Using the information:
(A) In the passage on EMDR and trauma below, which part of the brain does the text say is responsible for emotional processing?
(B) From the passage on EMDR and trauma below, list every percentage and every length of time that it gives.
======== Selected excerpt
Paterson says that one of the reasons that EMDR is very efficient is because it operates at a neuro-biological level, at the level of the body itself, and its effects percolate up, rather than cognitive therapies, which go in at a higher level, and then percolate down. Trauma, it seems, is a visceral experience, and it takes a visceral therapy to really deal with it. It connects with the most primitive part of the brain, the limbic system, responsible for emotional processing.

When something – a sight, perhaps, or a smell – triggers the unconscious memory of the trauma, it is this system that takes charge, over-ruling the higher cortical processes. “The past becomes the present,” explains Paterson. “Intellectually, we know it is the past, but emotionally it feels like now, and that’s why people behave irrationally in certain circumstances.”

The emotionally wounded brain appears to be geared towards self-healing, but Paterson says that, just like a physical wound, if there is dirt present, it needs to be cleaned out. “An emotionally charged psychological injury can fester and become stuck in the brain. It can lay down a belief system – for example, that we are helpless, or that we are defective – and that can become part of how we see the world.”

With PTSD, there’s a 50 per cent chance that, after six months, a patient will no longer be symptomatic; that the brain will have dealt with the trauma itself. But if a year has gone by and the person is still troubled by flashbacks or nightmares, then it’s likely that the trauma has become effectively locked in the brain, and needs treatment.
================
======== Data section
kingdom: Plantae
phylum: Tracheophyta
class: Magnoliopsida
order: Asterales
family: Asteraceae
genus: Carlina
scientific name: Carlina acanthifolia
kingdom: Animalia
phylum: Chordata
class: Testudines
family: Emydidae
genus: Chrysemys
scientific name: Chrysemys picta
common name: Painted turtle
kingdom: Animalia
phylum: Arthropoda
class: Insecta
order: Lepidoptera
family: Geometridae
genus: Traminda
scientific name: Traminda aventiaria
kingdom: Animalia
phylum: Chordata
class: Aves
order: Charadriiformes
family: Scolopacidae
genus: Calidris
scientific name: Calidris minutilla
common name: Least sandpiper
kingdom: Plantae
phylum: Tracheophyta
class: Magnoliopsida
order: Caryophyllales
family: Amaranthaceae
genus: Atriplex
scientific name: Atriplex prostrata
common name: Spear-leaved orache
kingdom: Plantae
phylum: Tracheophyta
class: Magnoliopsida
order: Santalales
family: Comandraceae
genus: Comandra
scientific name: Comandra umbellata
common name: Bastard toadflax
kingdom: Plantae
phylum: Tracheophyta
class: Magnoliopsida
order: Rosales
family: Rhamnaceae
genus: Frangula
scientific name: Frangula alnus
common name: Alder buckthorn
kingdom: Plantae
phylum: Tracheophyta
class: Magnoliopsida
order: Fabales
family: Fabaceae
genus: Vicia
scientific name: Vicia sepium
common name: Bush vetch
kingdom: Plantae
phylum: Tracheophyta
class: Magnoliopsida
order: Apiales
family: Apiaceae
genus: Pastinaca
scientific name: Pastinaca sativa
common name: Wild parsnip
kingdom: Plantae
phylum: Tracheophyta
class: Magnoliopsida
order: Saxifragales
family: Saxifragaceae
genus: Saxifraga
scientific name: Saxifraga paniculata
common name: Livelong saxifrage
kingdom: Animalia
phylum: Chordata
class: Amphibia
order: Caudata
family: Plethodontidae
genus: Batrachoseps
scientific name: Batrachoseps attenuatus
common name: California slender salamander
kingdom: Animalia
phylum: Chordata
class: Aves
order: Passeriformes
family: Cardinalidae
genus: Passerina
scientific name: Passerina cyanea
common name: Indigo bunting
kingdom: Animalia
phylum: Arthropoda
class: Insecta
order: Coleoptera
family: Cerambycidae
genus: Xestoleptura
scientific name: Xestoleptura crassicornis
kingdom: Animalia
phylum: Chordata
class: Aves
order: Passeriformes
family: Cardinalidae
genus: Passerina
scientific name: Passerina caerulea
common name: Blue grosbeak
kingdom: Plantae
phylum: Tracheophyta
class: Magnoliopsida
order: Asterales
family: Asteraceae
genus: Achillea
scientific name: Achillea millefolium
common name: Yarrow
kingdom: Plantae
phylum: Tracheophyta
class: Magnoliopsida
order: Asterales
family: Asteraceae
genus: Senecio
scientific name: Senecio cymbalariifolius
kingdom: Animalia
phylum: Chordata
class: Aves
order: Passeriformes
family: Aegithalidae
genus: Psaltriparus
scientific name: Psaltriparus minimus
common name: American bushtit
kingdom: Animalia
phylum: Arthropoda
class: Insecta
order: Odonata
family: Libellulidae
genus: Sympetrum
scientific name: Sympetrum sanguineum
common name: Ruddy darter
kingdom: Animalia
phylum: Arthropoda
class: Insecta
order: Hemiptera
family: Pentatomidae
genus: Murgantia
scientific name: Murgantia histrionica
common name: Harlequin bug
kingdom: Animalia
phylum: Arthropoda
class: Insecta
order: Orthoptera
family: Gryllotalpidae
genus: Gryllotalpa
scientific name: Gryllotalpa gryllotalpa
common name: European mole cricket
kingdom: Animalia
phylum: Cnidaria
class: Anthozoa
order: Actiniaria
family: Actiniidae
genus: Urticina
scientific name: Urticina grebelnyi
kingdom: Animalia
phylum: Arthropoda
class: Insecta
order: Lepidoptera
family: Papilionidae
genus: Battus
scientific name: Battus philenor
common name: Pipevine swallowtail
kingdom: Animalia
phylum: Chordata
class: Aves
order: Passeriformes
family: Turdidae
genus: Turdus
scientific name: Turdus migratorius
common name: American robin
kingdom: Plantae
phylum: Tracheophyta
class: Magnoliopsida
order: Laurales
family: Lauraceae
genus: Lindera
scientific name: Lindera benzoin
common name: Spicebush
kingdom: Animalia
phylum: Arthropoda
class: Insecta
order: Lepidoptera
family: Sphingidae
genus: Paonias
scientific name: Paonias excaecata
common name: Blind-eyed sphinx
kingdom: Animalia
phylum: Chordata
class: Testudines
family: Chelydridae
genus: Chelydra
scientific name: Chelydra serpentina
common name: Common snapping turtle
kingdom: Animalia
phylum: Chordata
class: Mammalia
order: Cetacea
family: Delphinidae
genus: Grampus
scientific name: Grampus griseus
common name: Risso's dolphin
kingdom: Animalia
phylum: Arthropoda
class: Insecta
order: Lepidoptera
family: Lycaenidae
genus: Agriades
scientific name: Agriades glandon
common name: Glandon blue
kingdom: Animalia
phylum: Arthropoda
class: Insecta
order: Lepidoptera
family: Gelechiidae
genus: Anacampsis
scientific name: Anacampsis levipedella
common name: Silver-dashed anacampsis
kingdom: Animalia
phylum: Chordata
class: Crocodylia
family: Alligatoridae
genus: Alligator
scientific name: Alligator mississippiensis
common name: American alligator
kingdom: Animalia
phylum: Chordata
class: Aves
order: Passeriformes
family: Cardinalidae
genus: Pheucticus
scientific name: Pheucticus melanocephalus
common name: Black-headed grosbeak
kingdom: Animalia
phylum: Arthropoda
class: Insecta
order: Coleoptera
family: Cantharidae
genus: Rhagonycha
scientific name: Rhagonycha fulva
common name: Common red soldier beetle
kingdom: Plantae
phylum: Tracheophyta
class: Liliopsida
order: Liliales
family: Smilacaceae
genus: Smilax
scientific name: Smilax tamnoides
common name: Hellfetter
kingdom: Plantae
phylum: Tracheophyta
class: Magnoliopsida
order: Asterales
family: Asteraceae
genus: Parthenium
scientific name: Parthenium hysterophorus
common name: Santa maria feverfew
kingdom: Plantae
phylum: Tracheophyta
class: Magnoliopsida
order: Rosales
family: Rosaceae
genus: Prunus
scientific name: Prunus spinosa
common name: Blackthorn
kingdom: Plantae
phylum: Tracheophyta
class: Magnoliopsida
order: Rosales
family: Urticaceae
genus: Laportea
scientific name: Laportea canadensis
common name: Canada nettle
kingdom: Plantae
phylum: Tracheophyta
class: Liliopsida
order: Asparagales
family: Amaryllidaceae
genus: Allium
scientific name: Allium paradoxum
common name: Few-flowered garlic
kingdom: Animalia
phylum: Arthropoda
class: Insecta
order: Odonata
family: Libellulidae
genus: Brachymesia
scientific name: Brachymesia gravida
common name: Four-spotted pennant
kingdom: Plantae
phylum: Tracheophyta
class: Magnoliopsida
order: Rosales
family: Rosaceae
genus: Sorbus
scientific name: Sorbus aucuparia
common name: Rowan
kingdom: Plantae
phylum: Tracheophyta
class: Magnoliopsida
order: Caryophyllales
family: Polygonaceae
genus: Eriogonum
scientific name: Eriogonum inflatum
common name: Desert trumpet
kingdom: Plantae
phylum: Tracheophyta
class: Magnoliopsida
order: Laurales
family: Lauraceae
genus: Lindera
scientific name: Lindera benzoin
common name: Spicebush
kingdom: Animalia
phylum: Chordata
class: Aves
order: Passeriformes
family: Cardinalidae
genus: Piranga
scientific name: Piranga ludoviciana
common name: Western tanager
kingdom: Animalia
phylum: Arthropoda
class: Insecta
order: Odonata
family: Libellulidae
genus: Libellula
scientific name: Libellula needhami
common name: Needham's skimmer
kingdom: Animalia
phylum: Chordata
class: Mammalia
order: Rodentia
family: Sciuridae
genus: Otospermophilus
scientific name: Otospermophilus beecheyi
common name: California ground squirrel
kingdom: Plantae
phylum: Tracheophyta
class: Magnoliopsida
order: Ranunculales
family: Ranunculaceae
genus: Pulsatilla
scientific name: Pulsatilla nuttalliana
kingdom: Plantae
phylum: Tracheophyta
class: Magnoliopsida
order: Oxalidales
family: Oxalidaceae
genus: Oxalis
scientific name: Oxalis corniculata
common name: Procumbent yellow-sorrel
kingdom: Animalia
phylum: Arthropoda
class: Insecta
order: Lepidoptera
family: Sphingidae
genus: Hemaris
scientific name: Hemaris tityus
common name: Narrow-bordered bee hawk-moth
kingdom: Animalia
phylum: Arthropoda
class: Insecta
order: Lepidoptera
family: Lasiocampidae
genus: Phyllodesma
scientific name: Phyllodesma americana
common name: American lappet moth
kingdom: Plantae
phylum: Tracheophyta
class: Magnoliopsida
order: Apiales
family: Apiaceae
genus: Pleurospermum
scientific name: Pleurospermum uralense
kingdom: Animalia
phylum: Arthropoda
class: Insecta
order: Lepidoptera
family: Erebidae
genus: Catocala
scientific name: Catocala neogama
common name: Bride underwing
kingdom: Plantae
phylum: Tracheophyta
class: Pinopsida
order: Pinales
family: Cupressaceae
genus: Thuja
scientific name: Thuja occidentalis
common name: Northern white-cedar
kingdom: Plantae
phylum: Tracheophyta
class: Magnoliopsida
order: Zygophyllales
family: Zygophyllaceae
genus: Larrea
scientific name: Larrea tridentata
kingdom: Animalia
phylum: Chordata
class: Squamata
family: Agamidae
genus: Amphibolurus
================
Task solutions:
(A) The limbic system.

(B)
- 50 per cent
- six months
- a year